你这么想,在我看来就很有问题。首先是我说东你偏说西。我讨论的是人的言论,你偏说那人言论也许不妥,但他做过好事,不能抓住不放。这一点我已经反复讲过,不多说了。下面是实质问题:什么叫“国内的政治自由主义者在这点上跟你都差不多”呢?“差不多”难道是取消辩论的理由吗?我和“主流们”的立场其实针锋相对。我认为未来中国要建立一个“权利优先”的社会;他们是要“效率优先”,“公平”是摆在“兼顾”那一档次的。当然,你可以像为茅老辩护那样为吴敬琏辩护:人家没有说只要效率不要公平呀,人家明明说了兼顾公平呀。这就好比茅老说既保护富人又保护穷人一样,你不能歪曲人家!可是,当效率和公平冲突的时候怎么办?你难道没有听说“吴市场”说对拆迁户不应该按市场价格补偿吗?如果工人和老板为了工资问题争执不下、要闹罢工时,主流们是会支持工人罢工、组织工会的权利呢,还是说“只有富人的权利得到保护,穷人才能变富”呢?这种问题,怎么能不辩论清楚?
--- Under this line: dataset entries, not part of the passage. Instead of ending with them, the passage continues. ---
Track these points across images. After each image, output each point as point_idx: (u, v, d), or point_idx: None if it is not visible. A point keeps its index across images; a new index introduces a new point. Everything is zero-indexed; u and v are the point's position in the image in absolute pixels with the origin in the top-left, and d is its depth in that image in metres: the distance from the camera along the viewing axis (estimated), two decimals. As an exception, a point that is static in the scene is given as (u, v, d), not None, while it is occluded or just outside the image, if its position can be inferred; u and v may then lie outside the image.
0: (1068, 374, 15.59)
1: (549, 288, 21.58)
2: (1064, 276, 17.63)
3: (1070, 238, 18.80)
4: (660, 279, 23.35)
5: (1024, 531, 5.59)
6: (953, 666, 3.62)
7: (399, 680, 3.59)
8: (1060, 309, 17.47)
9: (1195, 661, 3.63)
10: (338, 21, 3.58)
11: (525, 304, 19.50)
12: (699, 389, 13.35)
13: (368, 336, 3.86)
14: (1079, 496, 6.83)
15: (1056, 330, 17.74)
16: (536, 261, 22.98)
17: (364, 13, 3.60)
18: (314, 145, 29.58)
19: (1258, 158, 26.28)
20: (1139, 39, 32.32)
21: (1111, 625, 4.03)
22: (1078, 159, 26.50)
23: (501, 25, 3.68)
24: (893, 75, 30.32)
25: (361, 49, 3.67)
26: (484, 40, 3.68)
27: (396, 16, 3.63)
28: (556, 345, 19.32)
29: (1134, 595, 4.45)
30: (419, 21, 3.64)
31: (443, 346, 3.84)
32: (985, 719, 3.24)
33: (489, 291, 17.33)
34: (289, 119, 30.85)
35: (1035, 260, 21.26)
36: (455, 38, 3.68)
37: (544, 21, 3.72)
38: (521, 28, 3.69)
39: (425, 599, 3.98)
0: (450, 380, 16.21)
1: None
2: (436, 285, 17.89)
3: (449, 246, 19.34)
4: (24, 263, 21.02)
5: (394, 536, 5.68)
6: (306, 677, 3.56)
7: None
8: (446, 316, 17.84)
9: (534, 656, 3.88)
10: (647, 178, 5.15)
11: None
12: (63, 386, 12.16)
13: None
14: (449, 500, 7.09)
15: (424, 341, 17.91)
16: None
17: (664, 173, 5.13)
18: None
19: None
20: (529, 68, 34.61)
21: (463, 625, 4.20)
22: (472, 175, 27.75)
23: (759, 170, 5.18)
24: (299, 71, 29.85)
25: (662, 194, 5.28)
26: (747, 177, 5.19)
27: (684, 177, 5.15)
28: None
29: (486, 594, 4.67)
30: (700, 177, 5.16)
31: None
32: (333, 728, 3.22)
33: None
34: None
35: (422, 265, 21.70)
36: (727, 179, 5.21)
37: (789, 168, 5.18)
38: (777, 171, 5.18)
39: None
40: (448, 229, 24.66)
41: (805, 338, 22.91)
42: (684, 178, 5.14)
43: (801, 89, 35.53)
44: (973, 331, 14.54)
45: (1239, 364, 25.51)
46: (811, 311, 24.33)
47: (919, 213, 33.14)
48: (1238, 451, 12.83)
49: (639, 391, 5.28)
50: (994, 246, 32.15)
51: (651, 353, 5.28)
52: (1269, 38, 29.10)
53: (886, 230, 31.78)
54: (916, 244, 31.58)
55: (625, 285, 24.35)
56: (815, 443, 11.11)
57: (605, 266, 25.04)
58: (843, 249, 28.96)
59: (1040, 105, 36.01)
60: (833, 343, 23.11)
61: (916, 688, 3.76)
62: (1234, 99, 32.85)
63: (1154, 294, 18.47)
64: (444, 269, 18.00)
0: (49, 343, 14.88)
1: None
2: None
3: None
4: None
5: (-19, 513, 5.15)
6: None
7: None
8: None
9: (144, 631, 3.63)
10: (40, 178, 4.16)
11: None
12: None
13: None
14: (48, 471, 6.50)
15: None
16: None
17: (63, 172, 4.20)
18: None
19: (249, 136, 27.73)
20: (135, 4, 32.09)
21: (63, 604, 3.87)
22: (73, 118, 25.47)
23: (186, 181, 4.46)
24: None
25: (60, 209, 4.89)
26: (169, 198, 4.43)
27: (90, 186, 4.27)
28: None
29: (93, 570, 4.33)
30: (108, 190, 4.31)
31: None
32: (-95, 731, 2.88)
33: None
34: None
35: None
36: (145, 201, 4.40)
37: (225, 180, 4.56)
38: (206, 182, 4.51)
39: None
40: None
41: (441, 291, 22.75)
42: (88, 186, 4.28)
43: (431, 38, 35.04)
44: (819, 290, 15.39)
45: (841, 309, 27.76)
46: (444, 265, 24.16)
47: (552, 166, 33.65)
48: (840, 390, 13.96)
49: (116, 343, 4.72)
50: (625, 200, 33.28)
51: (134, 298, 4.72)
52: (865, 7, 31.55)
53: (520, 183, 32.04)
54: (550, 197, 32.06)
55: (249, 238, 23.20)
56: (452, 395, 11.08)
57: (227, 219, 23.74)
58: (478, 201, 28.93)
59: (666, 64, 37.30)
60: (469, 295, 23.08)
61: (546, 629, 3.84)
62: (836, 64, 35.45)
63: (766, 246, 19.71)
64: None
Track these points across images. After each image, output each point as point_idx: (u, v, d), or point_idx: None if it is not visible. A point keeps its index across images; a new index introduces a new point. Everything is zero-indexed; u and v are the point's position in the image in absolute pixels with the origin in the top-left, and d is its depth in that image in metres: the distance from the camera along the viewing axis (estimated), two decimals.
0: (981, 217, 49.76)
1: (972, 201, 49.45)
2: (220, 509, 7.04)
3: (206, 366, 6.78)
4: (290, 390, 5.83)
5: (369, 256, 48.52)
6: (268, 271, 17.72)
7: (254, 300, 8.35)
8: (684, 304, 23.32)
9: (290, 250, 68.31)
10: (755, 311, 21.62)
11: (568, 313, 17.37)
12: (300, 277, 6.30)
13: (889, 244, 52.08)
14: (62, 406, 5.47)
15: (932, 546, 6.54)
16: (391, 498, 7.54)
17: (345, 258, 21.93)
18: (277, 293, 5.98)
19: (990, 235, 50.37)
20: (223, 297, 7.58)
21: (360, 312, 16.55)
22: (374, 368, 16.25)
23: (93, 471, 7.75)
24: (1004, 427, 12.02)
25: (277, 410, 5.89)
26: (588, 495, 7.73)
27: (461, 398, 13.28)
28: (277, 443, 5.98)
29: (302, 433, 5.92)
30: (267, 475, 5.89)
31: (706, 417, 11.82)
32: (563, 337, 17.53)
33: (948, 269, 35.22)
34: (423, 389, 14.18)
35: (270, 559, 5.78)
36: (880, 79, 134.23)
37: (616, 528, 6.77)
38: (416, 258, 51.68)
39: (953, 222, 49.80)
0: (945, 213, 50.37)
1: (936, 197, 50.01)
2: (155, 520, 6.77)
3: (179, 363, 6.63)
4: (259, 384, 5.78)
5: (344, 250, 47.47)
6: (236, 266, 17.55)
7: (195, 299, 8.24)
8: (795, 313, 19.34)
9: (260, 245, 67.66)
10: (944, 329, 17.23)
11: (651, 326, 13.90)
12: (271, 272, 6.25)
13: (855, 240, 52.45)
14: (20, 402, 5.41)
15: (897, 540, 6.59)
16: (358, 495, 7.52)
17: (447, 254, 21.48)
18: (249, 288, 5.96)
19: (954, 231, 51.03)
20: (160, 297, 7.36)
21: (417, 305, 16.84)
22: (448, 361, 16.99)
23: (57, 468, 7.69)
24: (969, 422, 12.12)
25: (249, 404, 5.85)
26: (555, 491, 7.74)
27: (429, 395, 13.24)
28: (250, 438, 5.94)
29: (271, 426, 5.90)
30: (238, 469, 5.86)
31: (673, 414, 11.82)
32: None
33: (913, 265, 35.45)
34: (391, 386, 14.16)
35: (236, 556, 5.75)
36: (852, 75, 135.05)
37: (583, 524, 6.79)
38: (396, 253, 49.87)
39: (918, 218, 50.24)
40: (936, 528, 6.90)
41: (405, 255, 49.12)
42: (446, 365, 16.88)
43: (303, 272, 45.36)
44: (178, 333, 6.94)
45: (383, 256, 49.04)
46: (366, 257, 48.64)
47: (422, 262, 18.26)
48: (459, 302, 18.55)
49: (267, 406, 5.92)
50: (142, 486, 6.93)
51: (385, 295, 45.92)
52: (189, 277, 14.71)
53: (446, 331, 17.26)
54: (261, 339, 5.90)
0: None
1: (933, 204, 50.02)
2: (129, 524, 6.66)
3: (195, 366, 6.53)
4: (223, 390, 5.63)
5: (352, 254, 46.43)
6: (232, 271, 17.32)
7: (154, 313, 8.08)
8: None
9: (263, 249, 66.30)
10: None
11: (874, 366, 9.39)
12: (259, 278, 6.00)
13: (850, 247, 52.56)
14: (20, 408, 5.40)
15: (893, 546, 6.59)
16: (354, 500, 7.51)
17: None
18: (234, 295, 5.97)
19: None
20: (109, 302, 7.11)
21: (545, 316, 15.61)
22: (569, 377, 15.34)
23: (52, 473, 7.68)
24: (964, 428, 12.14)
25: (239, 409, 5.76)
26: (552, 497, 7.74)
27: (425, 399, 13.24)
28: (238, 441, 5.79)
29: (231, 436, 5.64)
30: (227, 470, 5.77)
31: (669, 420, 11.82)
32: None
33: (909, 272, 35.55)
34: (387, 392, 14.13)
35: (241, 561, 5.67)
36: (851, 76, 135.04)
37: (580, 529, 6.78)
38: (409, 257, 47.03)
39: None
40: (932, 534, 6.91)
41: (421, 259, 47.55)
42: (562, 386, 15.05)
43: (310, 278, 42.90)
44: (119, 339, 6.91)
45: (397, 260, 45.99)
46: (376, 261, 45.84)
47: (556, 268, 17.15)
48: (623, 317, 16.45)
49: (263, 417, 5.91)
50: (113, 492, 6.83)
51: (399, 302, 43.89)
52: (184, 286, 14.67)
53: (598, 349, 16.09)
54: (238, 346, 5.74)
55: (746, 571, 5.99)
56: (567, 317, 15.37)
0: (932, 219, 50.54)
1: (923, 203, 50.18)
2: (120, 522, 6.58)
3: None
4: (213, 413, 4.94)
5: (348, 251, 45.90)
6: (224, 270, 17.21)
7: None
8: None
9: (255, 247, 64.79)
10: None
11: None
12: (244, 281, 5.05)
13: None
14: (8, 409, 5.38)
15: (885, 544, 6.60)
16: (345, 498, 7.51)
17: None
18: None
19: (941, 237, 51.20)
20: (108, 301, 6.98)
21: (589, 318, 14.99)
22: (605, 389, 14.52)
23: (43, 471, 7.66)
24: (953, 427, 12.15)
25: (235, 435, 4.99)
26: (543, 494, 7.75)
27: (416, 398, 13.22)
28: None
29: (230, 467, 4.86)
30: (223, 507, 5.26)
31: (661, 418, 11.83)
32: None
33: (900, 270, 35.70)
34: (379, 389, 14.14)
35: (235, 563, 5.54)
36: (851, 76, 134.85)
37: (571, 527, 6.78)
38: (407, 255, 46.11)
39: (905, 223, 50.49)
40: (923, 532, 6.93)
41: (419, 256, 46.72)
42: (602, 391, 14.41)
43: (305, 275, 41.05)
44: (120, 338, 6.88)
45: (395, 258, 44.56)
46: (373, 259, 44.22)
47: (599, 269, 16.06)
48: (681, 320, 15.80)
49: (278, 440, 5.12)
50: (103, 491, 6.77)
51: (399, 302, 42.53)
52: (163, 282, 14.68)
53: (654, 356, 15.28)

如果茅老真如你说的那样“说错了话”,他出来承认一下就行了。他不承认,而且他影响又那么大,有那么多人忙着为他辩护,帮助封杀批评他的声音,我找他说理难道不对吗?茅老把政治平等和经济平等描绘成反比的关系,白纸黑字写在那里。这是现代社会最根本的问题之一,托克维尔一上来就讲这个,怎么能不“抓住不放”?如果对这样的问题都要放掉,你们在大学还教什么书呢?我说中国学术不行,不值得认真对待,原因之一就是这种马马虎虎的态度。你一认真,特别是对大家公认的“好人”认真,就成了不厚道。对熟人就更不用说了。关于政治平等和经济平等的关系问题,我未必正确。不过,我毕竟还去找了数据证明。可是,你要知道,我现在有关的文字,不管有多少数据,报刊都开始不登了。即使那些一直邀请我写专栏的地方,也把这样的文字毙掉。你说这是谁的本事?我以后会把这些文字拿出来展览,看看究竟是我的水平低,还是媒体开始遵从“主流”路线了?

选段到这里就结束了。